┌─ DATA RECORDS
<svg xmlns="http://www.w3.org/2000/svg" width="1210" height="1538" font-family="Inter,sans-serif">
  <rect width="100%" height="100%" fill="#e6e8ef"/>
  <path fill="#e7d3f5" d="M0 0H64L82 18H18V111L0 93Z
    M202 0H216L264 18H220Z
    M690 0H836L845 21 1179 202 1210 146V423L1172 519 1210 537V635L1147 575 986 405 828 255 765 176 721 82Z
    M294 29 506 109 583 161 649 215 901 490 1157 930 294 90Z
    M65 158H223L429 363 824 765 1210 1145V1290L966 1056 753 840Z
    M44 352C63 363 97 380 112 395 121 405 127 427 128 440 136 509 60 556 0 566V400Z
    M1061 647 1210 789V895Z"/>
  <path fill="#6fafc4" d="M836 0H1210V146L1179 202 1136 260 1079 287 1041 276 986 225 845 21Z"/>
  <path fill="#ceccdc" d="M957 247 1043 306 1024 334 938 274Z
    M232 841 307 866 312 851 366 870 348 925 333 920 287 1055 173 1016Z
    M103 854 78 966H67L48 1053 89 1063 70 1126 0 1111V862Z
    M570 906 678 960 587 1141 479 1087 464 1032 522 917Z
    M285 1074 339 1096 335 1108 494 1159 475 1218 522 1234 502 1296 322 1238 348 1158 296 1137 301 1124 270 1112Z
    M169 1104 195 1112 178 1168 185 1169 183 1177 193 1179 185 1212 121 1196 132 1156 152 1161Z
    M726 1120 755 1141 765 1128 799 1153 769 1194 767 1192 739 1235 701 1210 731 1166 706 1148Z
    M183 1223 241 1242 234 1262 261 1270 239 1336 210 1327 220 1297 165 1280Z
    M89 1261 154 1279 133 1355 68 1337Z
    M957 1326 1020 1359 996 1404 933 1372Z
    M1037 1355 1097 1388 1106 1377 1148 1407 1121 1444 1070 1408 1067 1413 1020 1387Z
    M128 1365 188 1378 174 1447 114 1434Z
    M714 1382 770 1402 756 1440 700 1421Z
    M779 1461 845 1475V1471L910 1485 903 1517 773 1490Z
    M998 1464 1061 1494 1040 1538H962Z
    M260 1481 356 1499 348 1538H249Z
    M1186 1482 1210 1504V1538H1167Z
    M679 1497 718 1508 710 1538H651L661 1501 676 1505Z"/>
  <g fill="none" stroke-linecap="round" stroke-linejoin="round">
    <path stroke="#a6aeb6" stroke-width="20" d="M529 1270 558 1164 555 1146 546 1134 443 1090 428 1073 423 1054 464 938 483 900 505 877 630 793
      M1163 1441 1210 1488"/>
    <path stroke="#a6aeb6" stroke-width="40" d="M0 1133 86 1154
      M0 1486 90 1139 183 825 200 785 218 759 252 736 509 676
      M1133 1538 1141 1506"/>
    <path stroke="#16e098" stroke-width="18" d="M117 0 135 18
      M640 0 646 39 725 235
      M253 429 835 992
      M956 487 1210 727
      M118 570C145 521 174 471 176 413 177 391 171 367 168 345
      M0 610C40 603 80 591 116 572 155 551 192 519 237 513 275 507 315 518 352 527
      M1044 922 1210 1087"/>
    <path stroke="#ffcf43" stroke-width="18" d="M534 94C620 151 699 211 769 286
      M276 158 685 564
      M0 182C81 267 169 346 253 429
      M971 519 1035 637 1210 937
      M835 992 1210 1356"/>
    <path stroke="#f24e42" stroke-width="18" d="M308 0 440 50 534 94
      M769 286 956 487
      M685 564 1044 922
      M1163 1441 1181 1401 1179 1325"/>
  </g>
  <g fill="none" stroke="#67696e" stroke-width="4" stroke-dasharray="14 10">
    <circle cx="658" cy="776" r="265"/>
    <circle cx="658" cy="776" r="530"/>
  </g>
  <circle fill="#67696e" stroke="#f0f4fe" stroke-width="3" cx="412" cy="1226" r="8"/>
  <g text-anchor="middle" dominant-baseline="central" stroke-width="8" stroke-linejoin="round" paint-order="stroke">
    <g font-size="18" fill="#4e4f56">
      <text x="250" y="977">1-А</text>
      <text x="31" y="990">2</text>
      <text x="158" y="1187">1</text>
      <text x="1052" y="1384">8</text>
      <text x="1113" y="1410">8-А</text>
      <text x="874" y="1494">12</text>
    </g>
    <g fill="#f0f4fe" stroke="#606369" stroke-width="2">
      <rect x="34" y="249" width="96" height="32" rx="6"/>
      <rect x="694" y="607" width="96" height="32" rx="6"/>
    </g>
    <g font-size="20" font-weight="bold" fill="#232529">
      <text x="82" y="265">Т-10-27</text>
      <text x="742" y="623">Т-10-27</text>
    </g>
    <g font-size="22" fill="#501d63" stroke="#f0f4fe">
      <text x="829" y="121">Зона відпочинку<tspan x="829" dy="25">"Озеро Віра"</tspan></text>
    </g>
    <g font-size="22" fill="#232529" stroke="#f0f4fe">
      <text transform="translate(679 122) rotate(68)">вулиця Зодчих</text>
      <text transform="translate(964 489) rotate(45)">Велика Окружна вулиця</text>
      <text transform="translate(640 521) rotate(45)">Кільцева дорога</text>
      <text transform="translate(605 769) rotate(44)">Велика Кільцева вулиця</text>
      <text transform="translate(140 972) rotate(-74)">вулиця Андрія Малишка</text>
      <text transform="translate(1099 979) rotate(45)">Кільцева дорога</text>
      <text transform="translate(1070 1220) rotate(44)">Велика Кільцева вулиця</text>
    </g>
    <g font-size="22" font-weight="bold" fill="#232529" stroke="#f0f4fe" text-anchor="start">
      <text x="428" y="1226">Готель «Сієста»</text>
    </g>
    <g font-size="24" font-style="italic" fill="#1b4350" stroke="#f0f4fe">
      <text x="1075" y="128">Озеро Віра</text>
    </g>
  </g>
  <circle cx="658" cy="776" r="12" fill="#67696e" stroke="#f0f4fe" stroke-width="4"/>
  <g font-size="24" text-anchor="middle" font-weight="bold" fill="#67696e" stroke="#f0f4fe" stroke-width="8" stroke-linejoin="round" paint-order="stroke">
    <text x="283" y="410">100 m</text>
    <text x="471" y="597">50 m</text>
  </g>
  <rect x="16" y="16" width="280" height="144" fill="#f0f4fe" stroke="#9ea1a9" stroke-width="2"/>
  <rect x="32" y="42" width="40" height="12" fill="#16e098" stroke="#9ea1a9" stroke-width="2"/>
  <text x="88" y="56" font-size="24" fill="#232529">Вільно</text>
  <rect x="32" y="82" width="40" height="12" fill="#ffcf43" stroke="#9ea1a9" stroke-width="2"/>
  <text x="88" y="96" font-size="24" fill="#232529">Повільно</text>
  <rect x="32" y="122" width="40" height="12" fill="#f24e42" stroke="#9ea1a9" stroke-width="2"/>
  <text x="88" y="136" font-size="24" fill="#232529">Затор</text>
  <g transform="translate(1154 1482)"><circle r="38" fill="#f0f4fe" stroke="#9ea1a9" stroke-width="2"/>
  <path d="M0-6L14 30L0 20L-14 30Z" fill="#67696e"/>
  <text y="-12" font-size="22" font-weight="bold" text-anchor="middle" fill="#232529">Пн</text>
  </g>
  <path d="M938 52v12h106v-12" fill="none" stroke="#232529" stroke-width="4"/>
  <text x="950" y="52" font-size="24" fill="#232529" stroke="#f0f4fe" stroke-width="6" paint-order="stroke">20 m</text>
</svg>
└─
┌─ DATA RECORDS
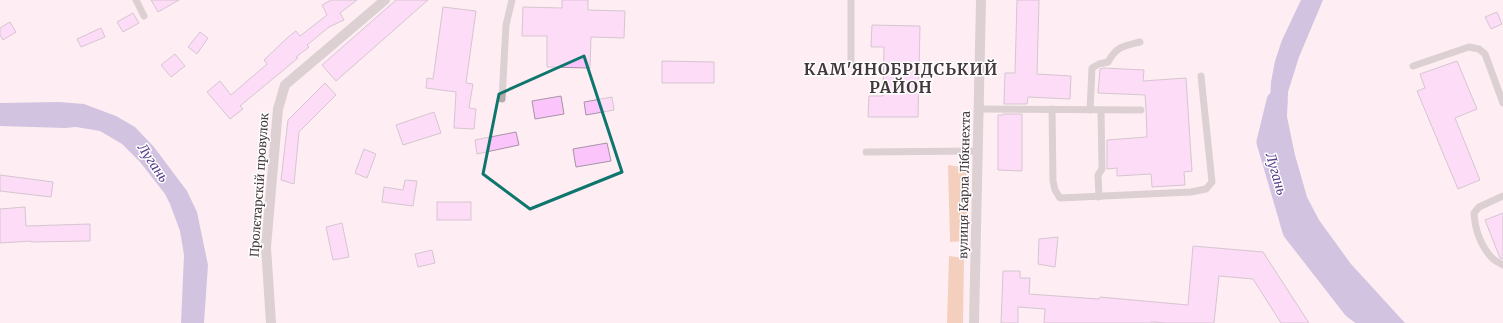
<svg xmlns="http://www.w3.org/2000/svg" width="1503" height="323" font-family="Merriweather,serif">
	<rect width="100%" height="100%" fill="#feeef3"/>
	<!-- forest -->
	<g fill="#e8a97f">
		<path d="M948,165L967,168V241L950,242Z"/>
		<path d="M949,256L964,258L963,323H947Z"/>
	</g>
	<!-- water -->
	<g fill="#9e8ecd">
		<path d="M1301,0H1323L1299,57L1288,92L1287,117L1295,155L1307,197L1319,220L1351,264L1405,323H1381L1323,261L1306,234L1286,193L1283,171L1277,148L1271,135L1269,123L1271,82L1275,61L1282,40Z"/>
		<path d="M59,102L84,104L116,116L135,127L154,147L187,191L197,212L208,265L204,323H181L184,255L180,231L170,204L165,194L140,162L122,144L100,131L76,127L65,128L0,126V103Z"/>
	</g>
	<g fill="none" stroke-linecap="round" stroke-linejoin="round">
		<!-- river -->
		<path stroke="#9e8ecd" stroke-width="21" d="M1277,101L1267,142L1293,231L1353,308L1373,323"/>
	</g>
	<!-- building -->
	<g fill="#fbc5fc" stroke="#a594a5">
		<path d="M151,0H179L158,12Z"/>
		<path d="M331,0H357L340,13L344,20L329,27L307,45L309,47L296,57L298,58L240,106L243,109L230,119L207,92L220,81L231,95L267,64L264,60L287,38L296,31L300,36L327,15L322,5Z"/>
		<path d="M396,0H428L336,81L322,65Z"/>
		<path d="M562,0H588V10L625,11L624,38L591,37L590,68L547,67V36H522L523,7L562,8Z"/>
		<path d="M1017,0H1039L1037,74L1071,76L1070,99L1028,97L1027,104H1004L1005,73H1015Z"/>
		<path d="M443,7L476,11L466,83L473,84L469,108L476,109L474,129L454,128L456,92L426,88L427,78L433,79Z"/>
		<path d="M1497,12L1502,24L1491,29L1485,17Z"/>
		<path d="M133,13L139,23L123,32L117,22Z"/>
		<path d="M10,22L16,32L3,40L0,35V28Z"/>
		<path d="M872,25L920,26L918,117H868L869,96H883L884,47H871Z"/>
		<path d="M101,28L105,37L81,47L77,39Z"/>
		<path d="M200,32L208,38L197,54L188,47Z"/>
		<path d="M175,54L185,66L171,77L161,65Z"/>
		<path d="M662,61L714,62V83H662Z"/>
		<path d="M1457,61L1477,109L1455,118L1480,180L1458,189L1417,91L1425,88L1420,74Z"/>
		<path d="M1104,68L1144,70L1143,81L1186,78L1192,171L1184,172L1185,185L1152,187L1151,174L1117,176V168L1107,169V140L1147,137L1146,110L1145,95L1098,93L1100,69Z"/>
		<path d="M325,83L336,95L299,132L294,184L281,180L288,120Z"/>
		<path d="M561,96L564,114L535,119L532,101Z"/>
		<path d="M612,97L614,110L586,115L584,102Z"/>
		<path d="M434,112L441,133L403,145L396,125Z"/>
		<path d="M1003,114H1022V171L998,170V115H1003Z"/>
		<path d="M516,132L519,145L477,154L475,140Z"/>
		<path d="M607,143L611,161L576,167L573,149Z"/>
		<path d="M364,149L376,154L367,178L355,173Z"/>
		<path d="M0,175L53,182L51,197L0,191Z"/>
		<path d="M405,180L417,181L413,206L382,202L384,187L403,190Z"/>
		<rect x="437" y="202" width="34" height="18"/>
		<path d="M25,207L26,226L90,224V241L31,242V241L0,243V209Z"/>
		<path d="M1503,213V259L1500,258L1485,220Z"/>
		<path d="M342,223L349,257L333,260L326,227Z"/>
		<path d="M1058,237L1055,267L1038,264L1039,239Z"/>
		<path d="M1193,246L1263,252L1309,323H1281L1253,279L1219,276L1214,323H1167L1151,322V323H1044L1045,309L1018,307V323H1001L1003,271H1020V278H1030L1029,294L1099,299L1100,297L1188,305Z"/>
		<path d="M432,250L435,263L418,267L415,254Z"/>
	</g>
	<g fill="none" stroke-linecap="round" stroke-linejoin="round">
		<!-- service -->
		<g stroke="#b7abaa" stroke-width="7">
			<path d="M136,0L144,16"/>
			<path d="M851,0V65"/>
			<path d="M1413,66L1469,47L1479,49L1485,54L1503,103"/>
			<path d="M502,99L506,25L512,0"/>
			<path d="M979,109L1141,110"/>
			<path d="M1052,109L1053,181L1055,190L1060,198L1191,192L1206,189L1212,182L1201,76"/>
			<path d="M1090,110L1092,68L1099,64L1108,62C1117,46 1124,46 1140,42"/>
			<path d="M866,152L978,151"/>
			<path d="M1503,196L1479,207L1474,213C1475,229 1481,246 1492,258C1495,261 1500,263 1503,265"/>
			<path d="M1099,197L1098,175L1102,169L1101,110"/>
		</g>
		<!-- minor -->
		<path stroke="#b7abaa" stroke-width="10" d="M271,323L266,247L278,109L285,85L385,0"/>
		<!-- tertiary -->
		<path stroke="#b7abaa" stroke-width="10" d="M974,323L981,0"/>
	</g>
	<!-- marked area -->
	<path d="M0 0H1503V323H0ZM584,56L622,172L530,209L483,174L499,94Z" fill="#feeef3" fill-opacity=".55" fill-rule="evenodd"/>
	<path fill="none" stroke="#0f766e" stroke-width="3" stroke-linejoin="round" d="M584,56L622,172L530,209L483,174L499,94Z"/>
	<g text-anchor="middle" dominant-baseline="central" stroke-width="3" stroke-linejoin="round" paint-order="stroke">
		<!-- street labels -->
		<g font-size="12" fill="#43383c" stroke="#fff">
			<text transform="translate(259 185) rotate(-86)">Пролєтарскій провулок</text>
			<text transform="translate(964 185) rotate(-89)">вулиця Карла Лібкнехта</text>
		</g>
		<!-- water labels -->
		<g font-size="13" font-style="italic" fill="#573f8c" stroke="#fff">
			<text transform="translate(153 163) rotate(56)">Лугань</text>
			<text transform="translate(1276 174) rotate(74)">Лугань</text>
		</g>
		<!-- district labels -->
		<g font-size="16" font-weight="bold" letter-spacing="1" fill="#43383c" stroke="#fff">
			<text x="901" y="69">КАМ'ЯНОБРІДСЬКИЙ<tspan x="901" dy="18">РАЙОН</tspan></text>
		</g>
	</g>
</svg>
└─
Copy range, inclusive: the line holding "M89 1261 154 1279 133 1355 68 1337Z" to the line holding "M956 487 1210 727". Reproduce exactly those lines of the records above and no others.

    M89 1261 154 1279 133 1355 68 1337Z
    M957 1326 1020 1359 996 1404 933 1372Z
    M1037 1355 1097 1388 1106 1377 1148 1407 1121 1444 1070 1408 1067 1413 1020 1387Z
    M128 1365 188 1378 174 1447 114 1434Z
    M714 1382 770 1402 756 1440 700 1421Z
    M779 1461 845 1475V1471L910 1485 903 1517 773 1490Z
    M998 1464 1061 1494 1040 1538H962Z
    M260 1481 356 1499 348 1538H249Z
    M1186 1482 1210 1504V1538H1167Z
    M679 1497 718 1508 710 1538H651L661 1501 676 1505Z"/>
  <g fill="none" stroke-linecap="round" stroke-linejoin="round">
    <path stroke="#a6aeb6" stroke-width="20" d="M529 1270 558 1164 555 1146 546 1134 443 1090 428 1073 423 1054 464 938 483 900 505 877 630 793
      M1163 1441 1210 1488"/>
    <path stroke="#a6aeb6" stroke-width="40" d="M0 1133 86 1154
      M0 1486 90 1139 183 825 200 785 218 759 252 736 509 676
      M1133 1538 1141 1506"/>
    <path stroke="#16e098" stroke-width="18" d="M117 0 135 18
      M640 0 646 39 725 235
      M253 429 835 992
      M956 487 1210 727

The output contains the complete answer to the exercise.